# would you like some wine with that?



## jc.corbett (Mar 2, 2010)

Misha was in her glory last night. She was left alone for 15 minutes downstairs in a friends house. We were all upstairs in a home music studio that was off limits to dogs. This was, in my mind, a good test of her ability to control herself alone, unsupervised, and un-crated. 

When we came back downstairs, to our dismay, it was discovered that she had eaten two full, home-made Chicken Cordon Bleu breast halves from the dining room table. We had, needless to say, forgotten to puppy proof that room. As we came down the stairs she was doing that thing where they sort of pace around looking for more food at the end of a meal (anyone know that move?).
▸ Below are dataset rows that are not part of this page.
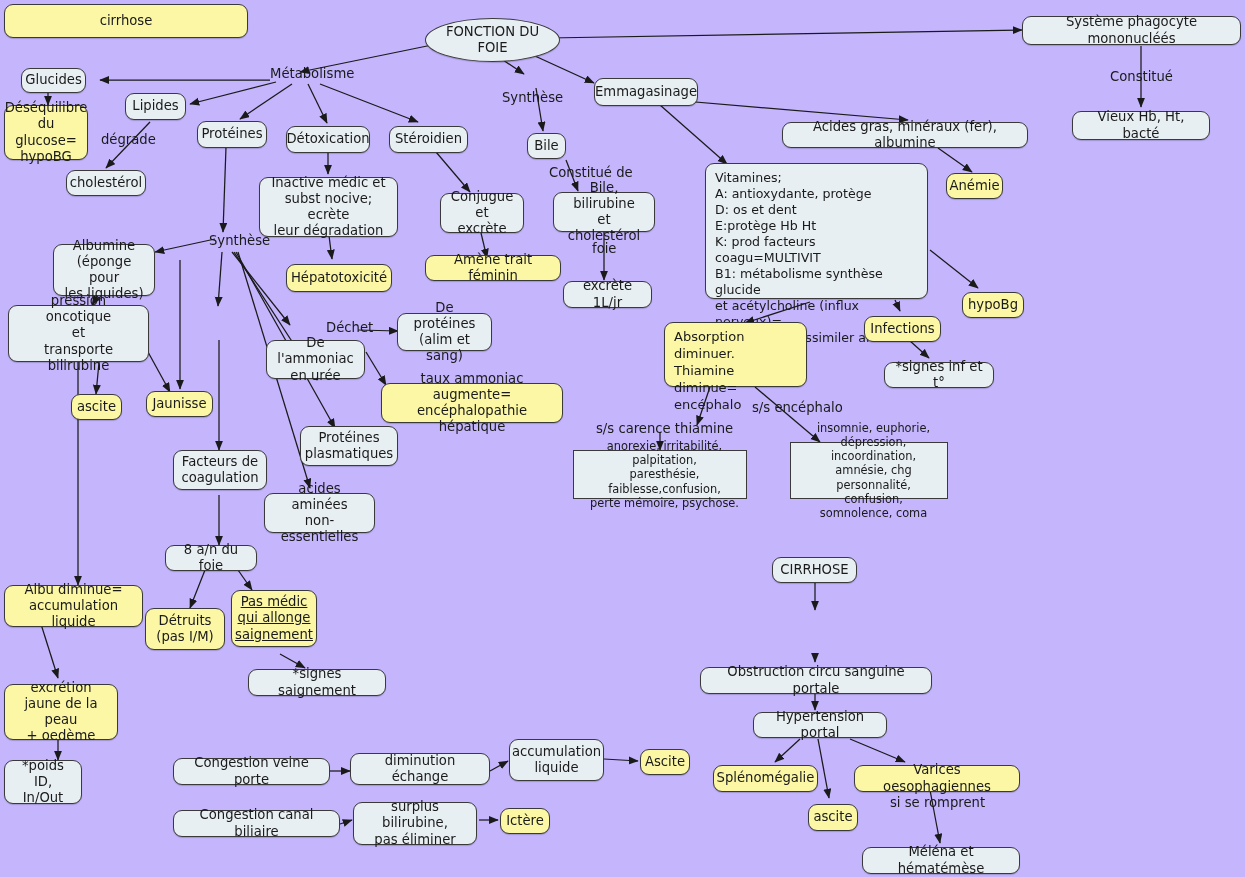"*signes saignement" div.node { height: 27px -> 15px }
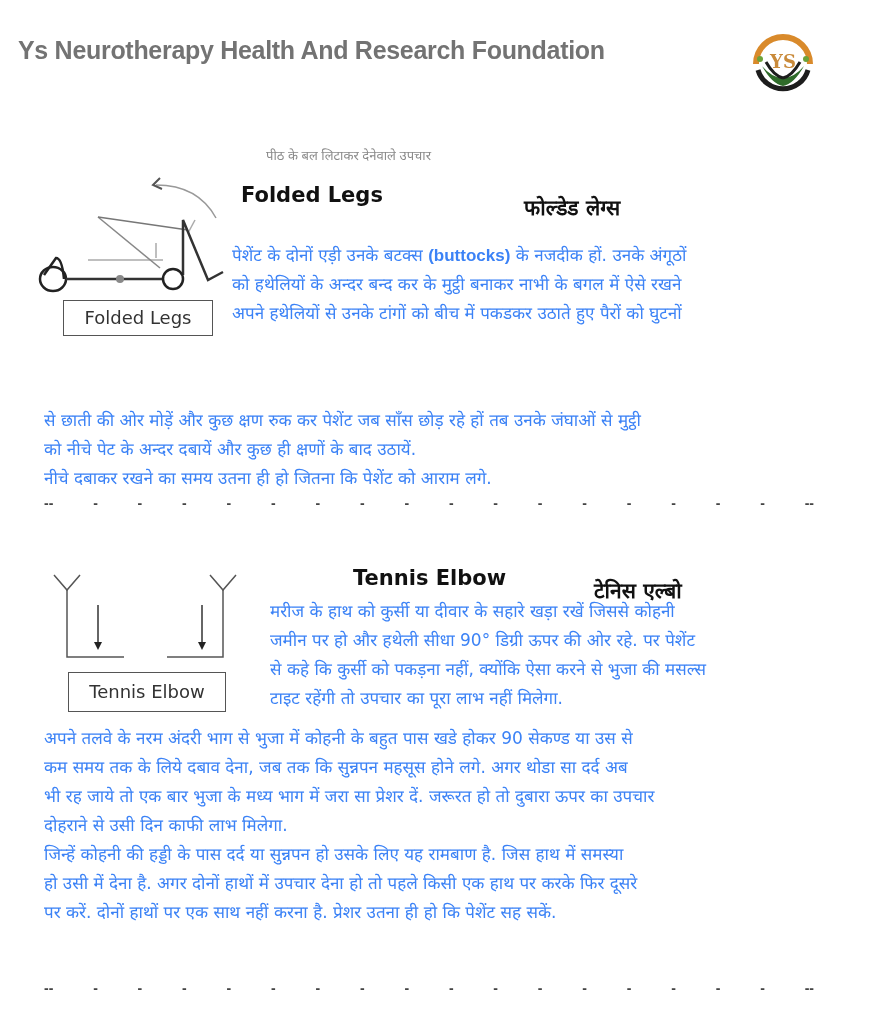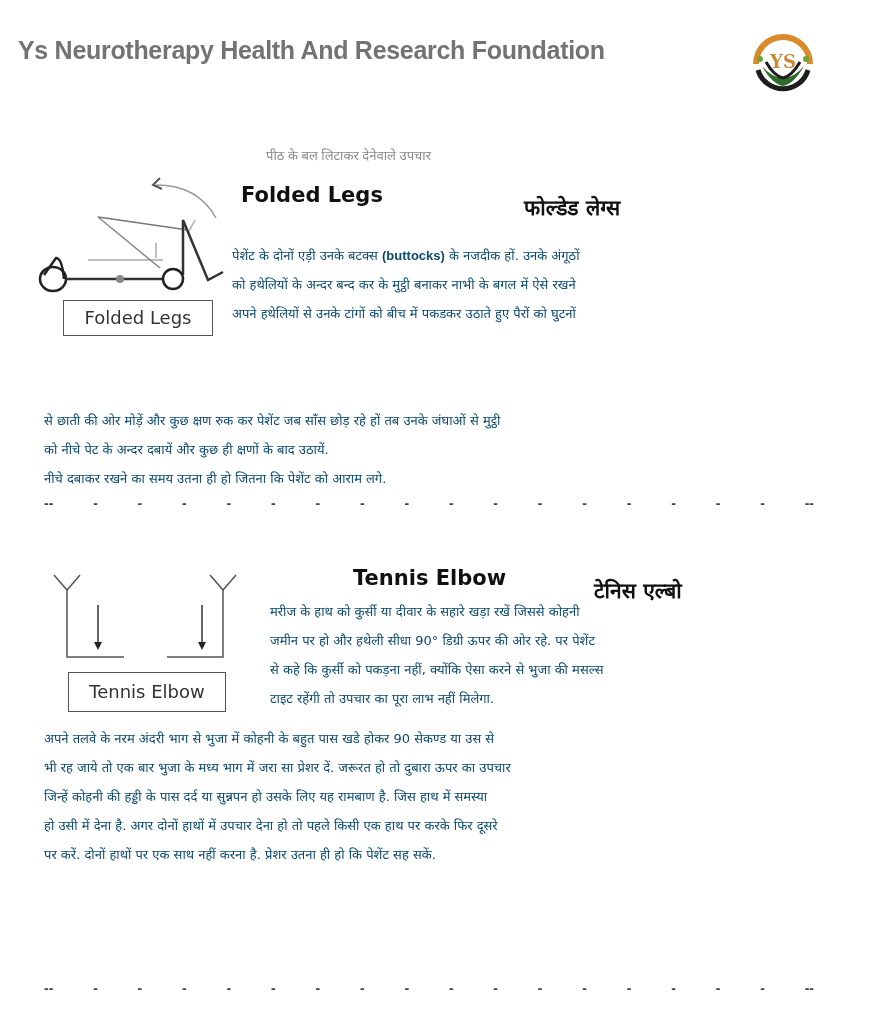"पेशेंट के दोनों एड़ी उनके" .para { color: #0c4a6e -> #3b82f6; font-size: 13px -> 17px }
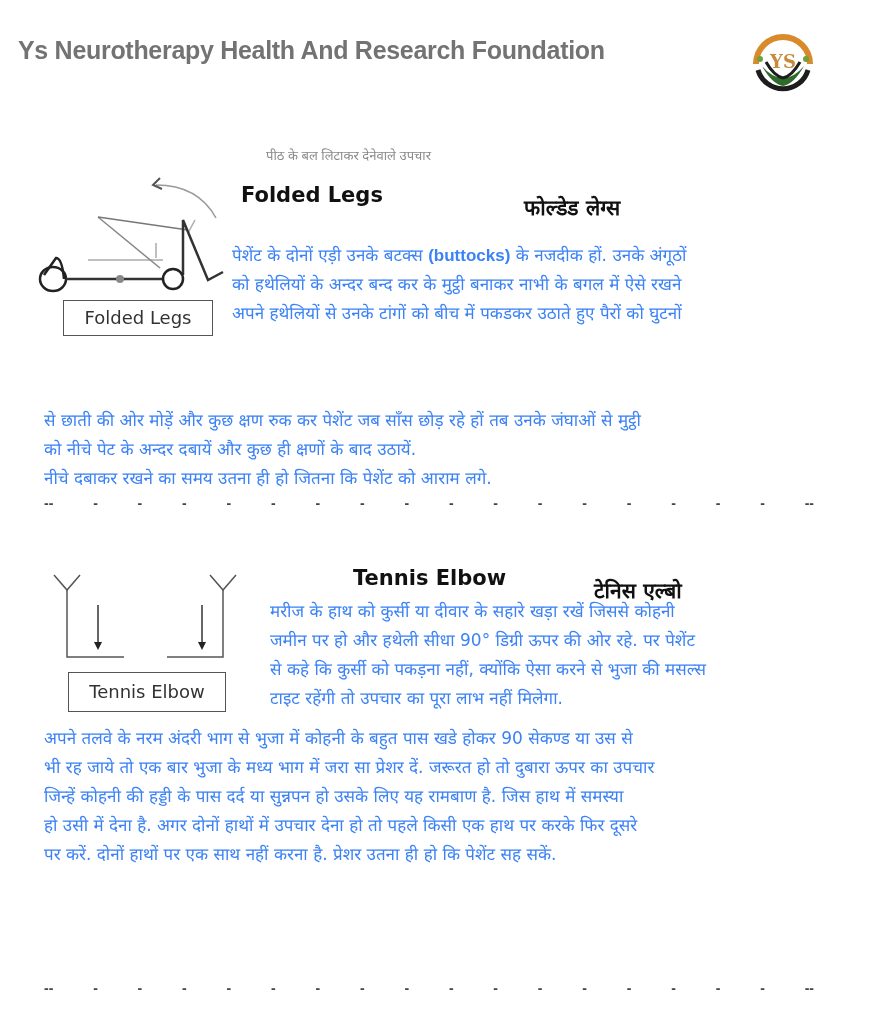"कम समय तक के लिये" div.line { html: none -> <div>कम समय तक के लिये दबाव देना, जब तक कि सुन्नपन महसूस होने लगे. अगर थोडा सा दर्द अब</div> }
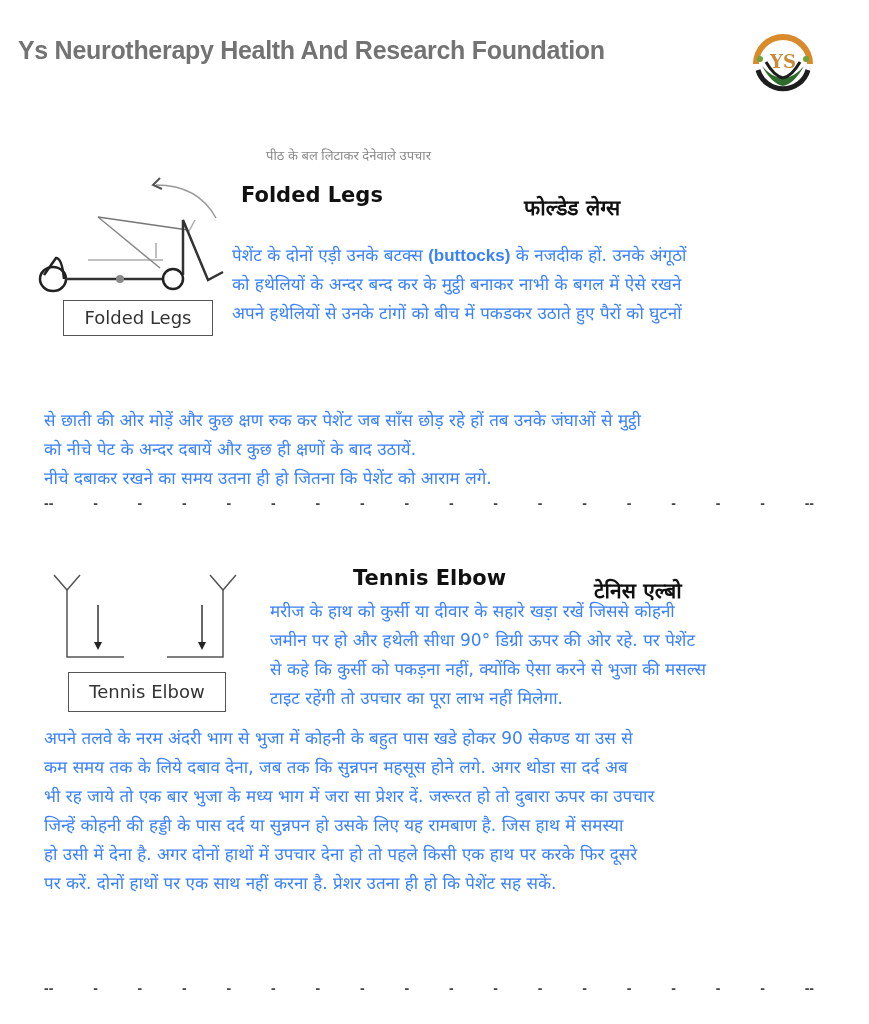"दोहराने से उसी दिन काफी" div.line { html: none -> <div>दोहराने से उसी दिन काफी लाभ मिलेगा.</div> }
We returned to our beers on the back deck, and she fell fast asleep, her belly grumbling audibly as we drank well into the morning hours. I am still awaiting the massive diarrhea.


----------



## ruby55 (Mar 24, 2009)

If I drank beer well into the morning I would be waiting for the diarrhea too. Oh wait; you meant Misha....


----------



## OrdinaryEllen (Jun 20, 2010)

*My golden goes for the actual glass of wine*

My golden may be a wino. A couple of weeks ago, a guest left a full glass of wine on the coffee table. Piper came inside a few minutes after everyone left. I was in the kitchen, heard major slurping sounds. I turned to look into the family room and by then he had downed the entire glass of wine. I guess this is one of the things you gotta love about young goldens, they're always ready for a new escapade.

Now that he has acquired a taste, everytime he sees a wine bottle he watches it like a hawk and he even scans the refrigerator shelves every time the door is opened.

I worried about him drinking the wine and actually he did act a little silly after he drank it, but I have no idea if a dog can be somewhat intoxicated. Maybe someone else knows.


----------